• [WHAT THE TASK ASKS]
Convert every line of the rows below into a Markdown table with two columns, Line and Entry, one line per table row. Skip blank lines and omit the pictures.

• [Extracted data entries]

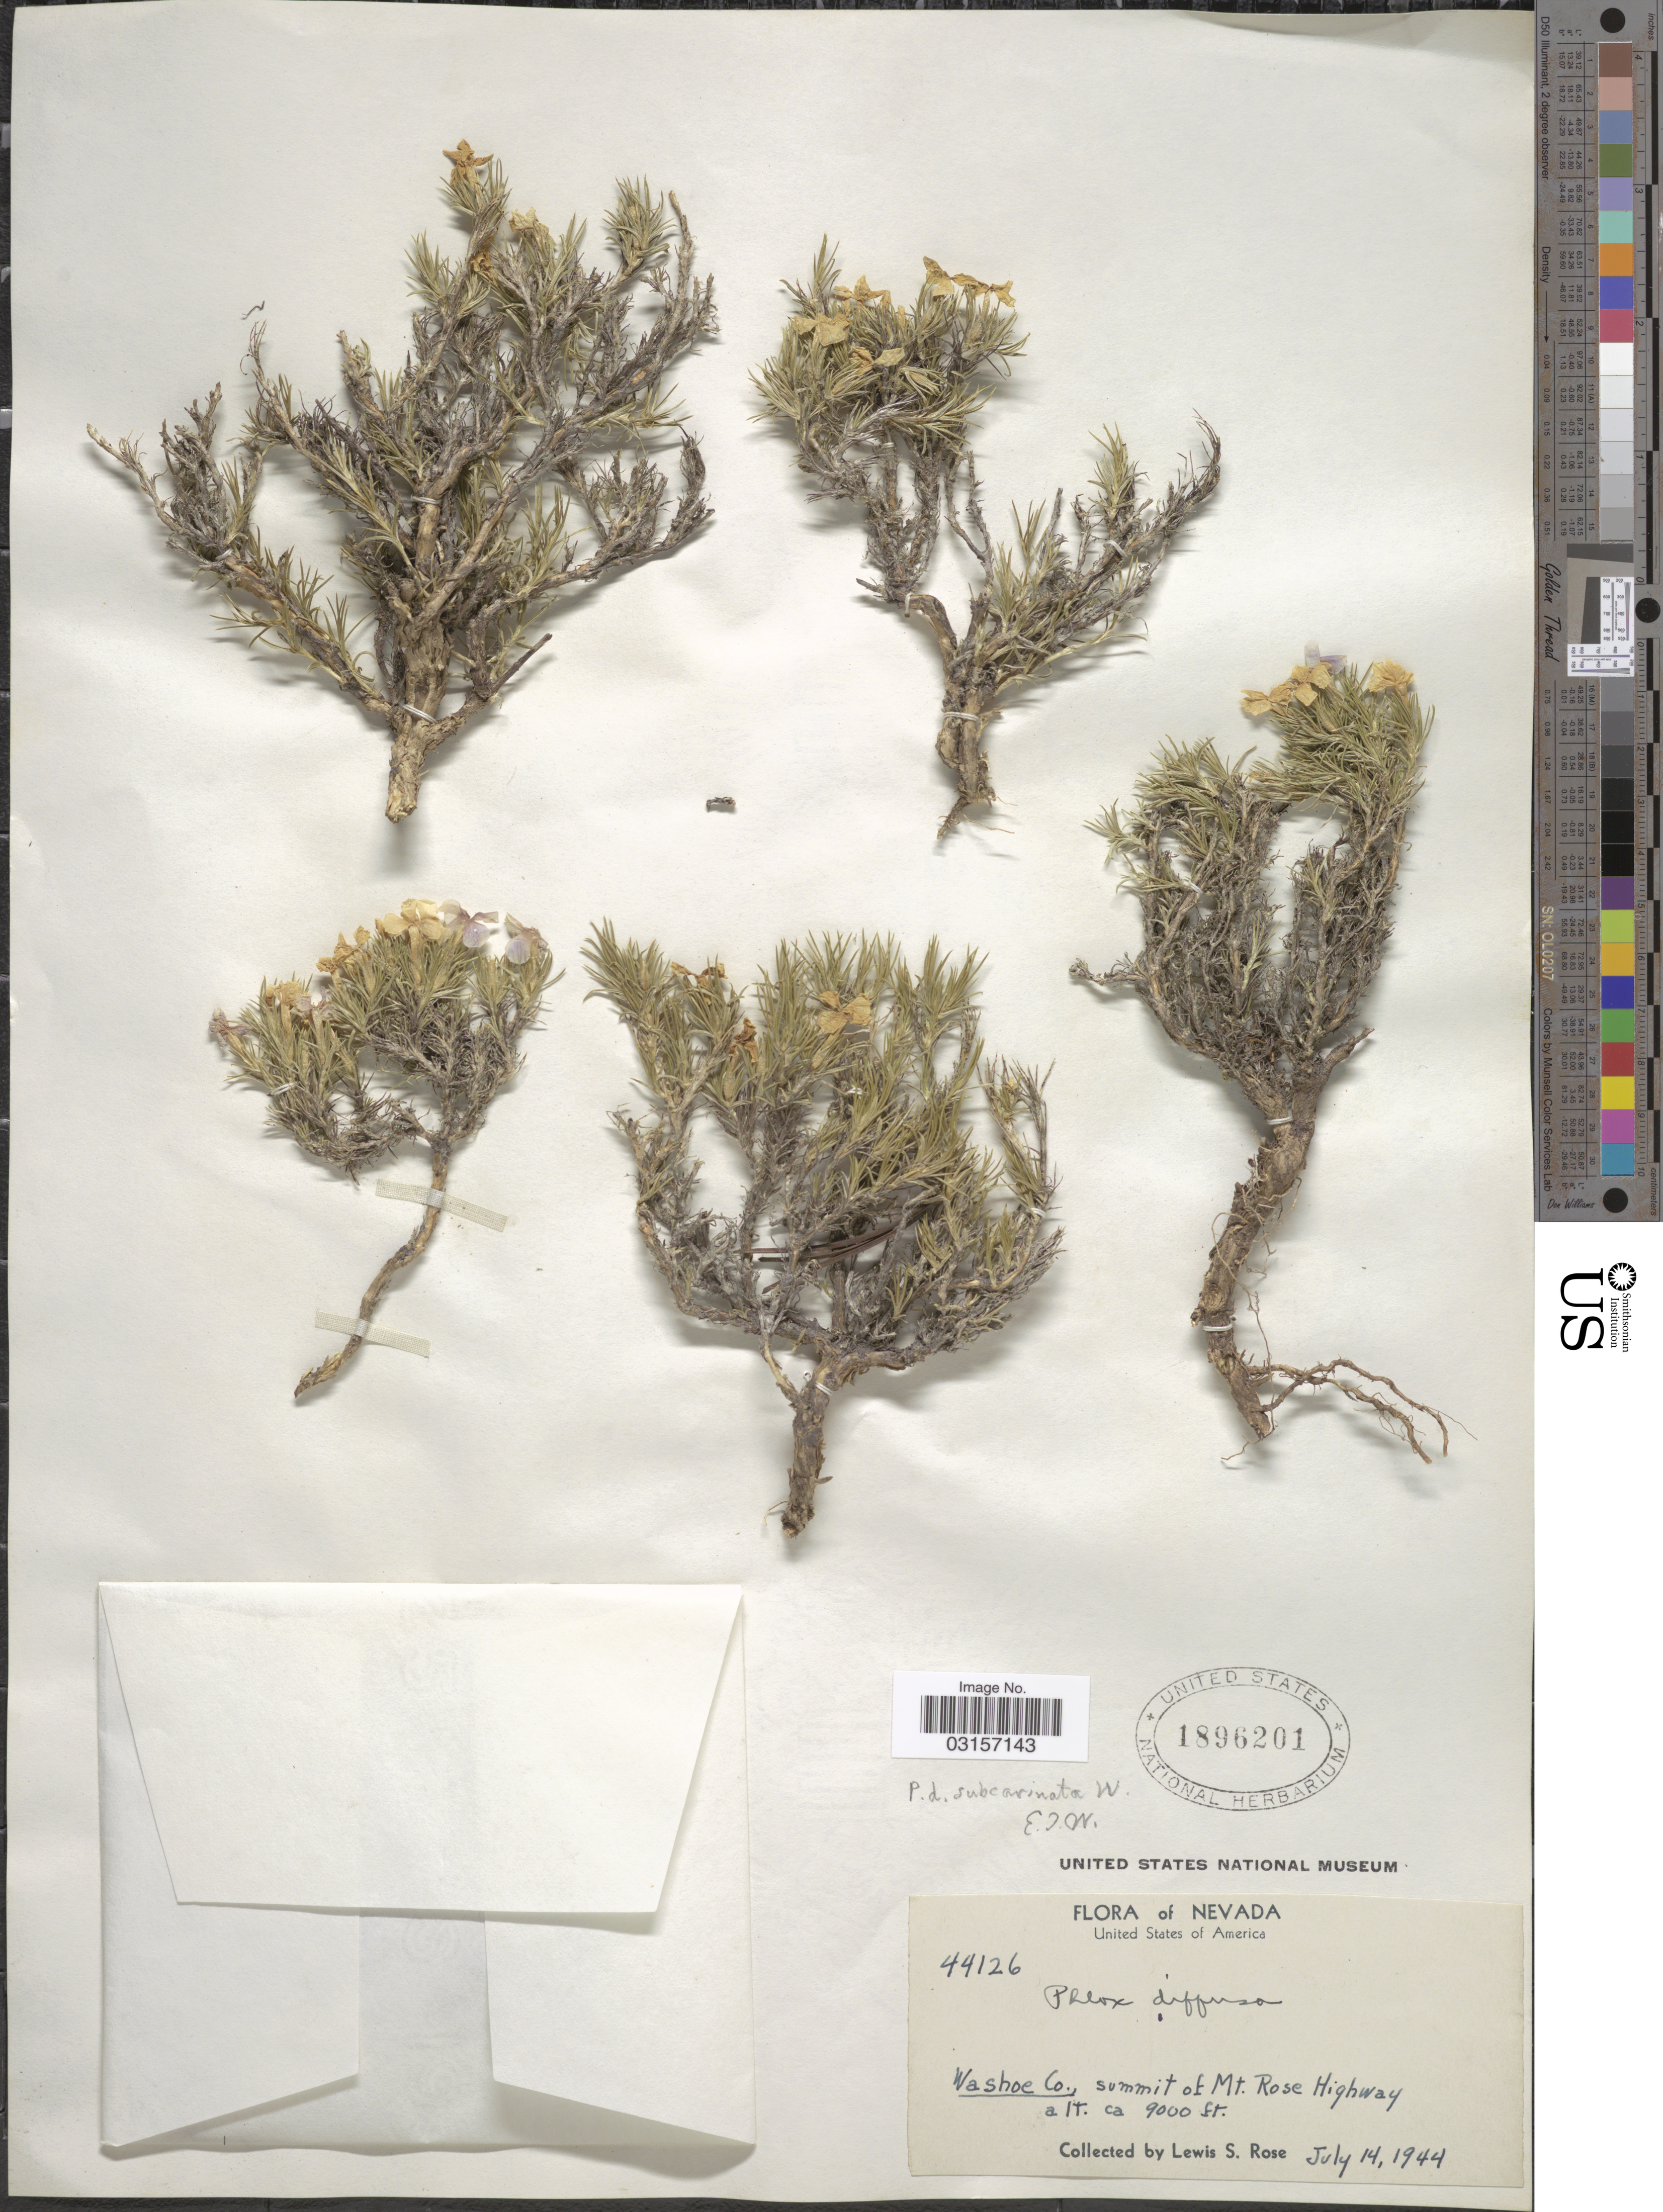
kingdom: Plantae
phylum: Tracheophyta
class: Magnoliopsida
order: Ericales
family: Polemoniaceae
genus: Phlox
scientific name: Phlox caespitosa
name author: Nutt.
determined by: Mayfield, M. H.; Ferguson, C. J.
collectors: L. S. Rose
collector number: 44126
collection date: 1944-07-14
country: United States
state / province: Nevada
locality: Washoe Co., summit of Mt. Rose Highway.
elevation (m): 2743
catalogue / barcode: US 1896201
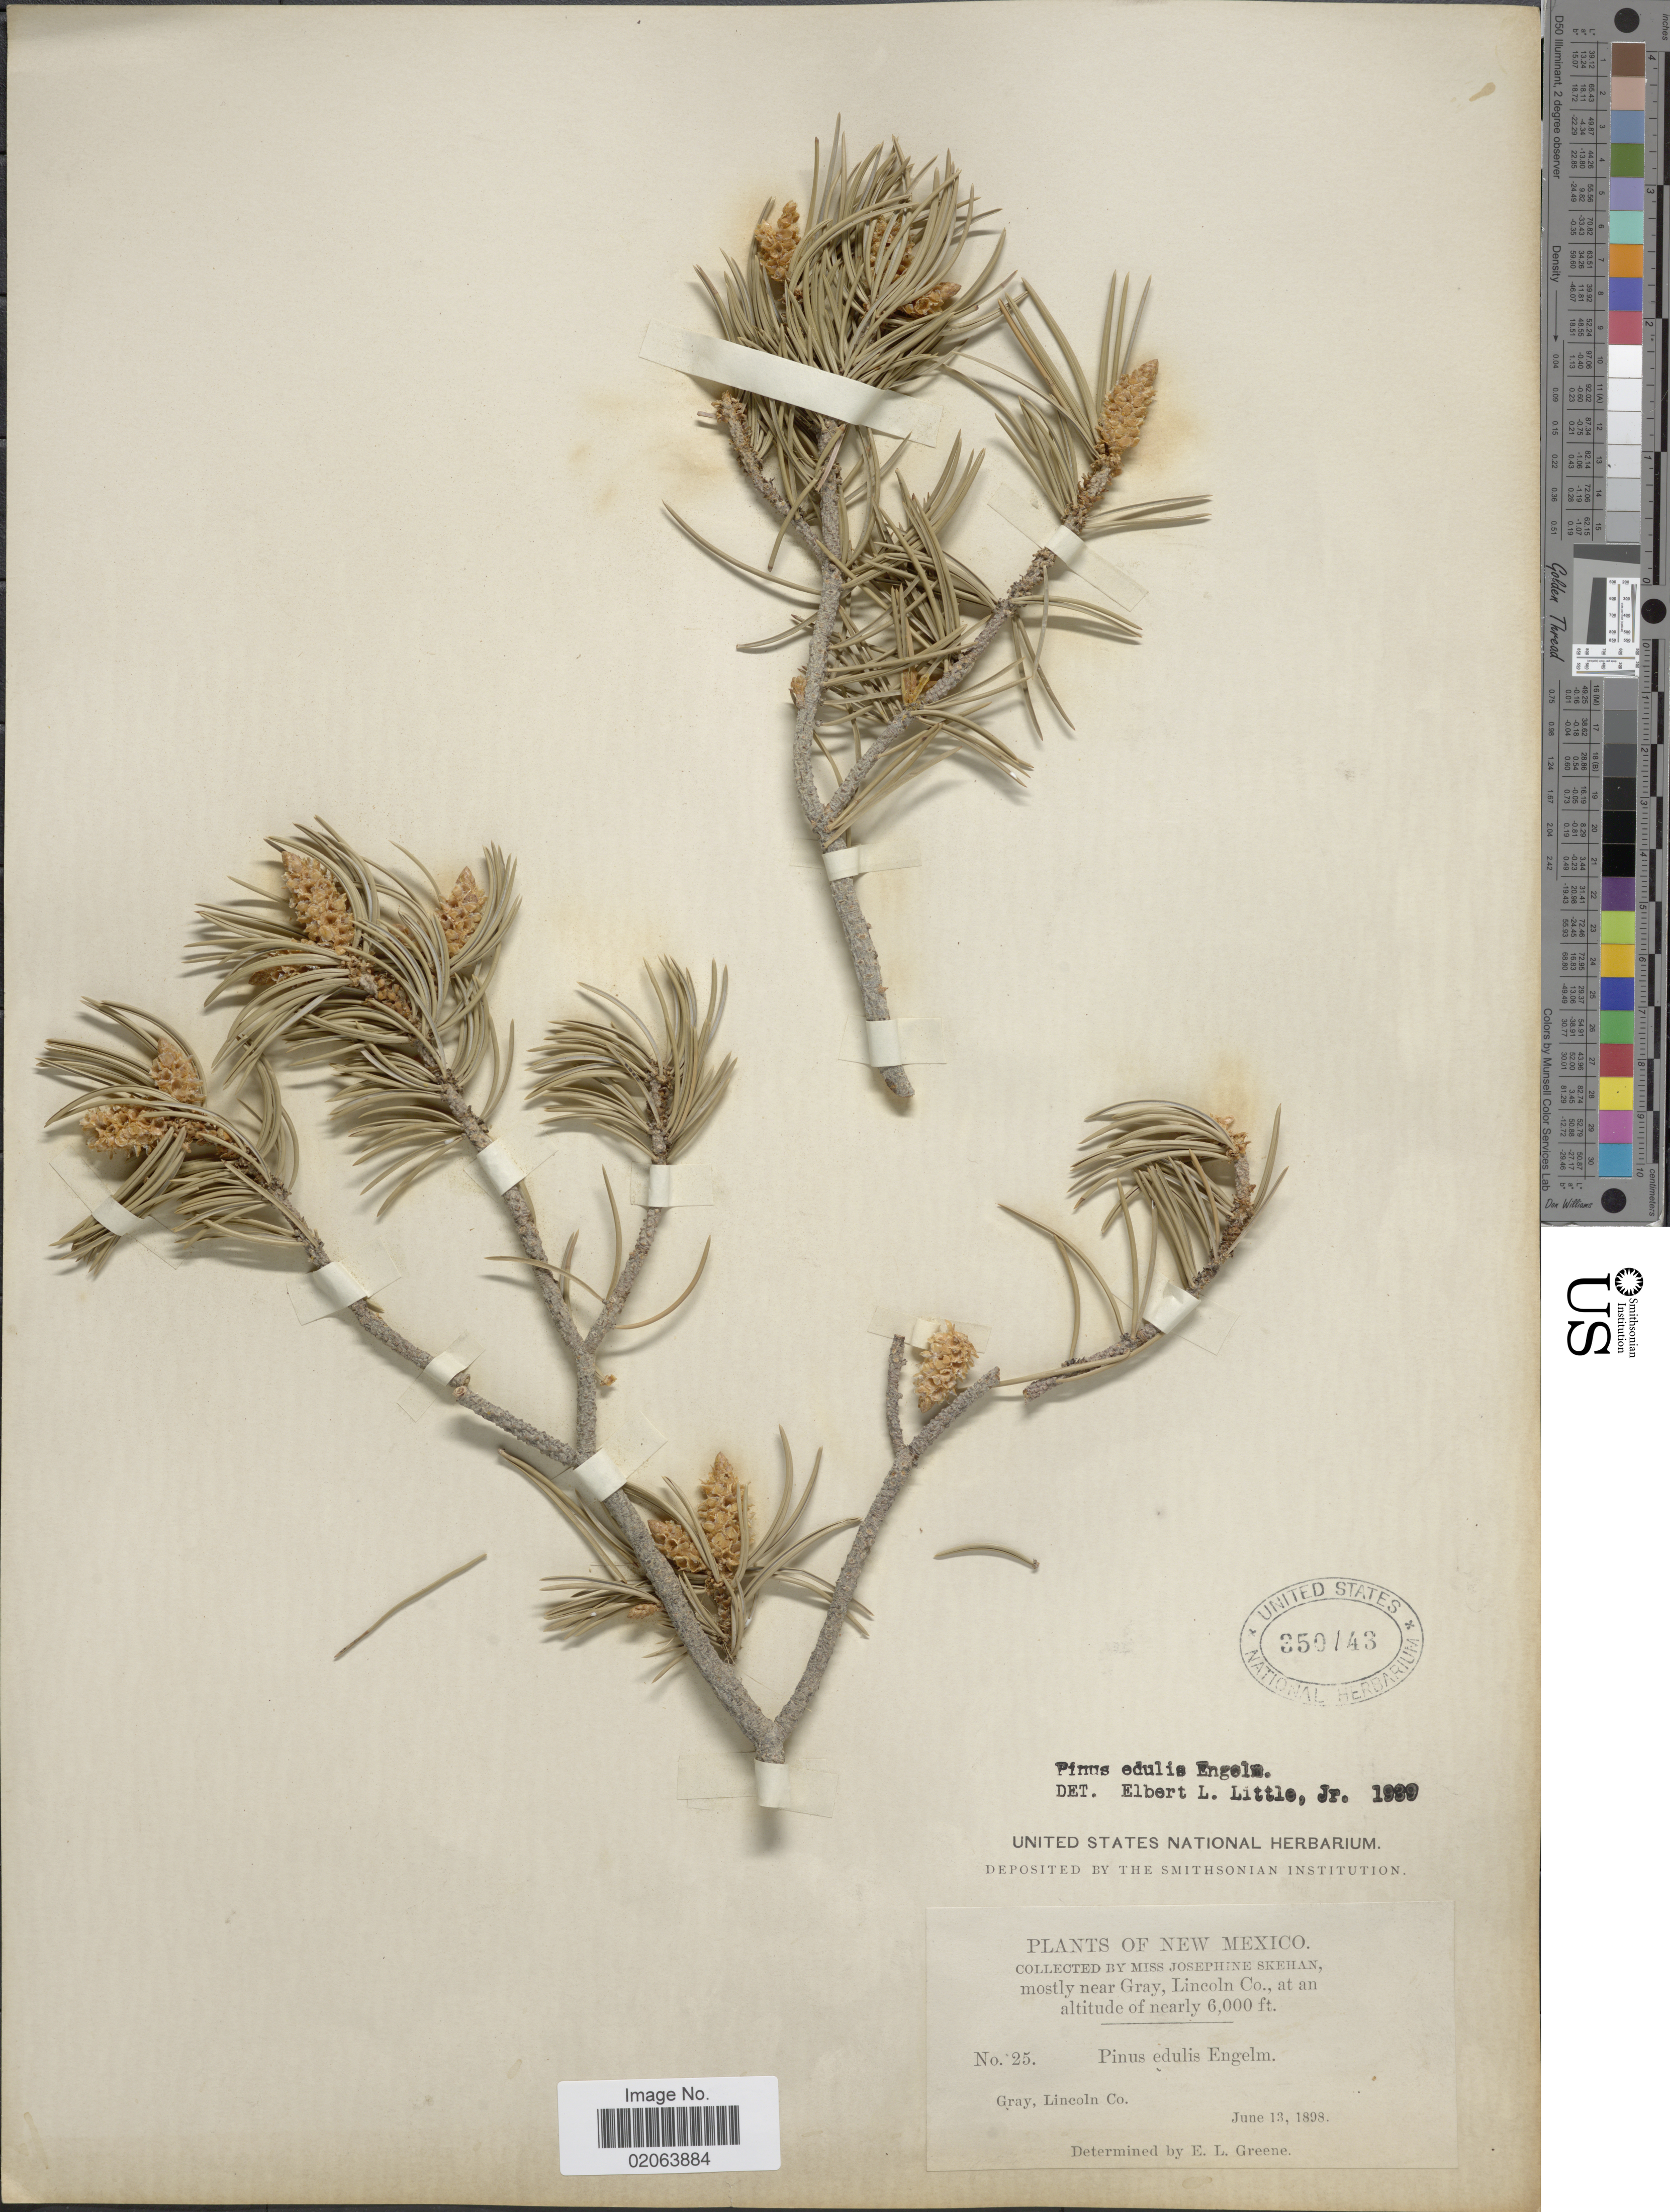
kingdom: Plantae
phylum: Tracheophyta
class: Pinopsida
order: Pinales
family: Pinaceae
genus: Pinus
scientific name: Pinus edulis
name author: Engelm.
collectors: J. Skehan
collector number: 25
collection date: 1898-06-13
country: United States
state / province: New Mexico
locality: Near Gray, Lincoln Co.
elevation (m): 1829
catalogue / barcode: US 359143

• [SOLUTION TO THE PROBLEM]
| Line | Entry |
|---|---|
| 1 | kingdom: Plantae |
| 2 | phylum: Tracheophyta |
| 3 | class: Magnoliopsida |
| 4 | order: Ericales |
| 5 | family: Polemoniaceae |
| 6 | genus: Phlox |
| 7 | scientific name: Phlox caespitosa |
| 8 | name author: Nutt. |
| 9 | determined by: Mayfield, M. H.; Ferguson, C. J. |
| 10 | collectors: L. S. Rose |
| 11 | collector number: 44126 |
| 12 | collection date: 1944-07-14 |
| 13 | country: United States |
| 14 | state / province: Nevada |
| 15 | locality: Washoe Co., summit of Mt. Rose Highway. |
| 16 | elevation (m): 2743 |
| 17 | catalogue / barcode: US 1896201 |
| 18 | kingdom: Plantae |
| 19 | phylum: Tracheophyta |
| 20 | class: Pinopsida |
| 21 | order: Pinales |
| 22 | family: Pinaceae |
| 23 | genus: Pinus |
| 24 | scientific name: Pinus edulis |
| 25 | name author: Engelm. |
| 26 | collectors: J. Skehan |
| 27 | collector number: 25 |
| 28 | collection date: 1898-06-13 |
| 29 | country: United States |
| 30 | state / province: New Mexico |
| 31 | locality: Near Gray, Lincoln Co. |
| 32 | elevation (m): 1829 |
| 33 | catalogue / barcode: US 359143 |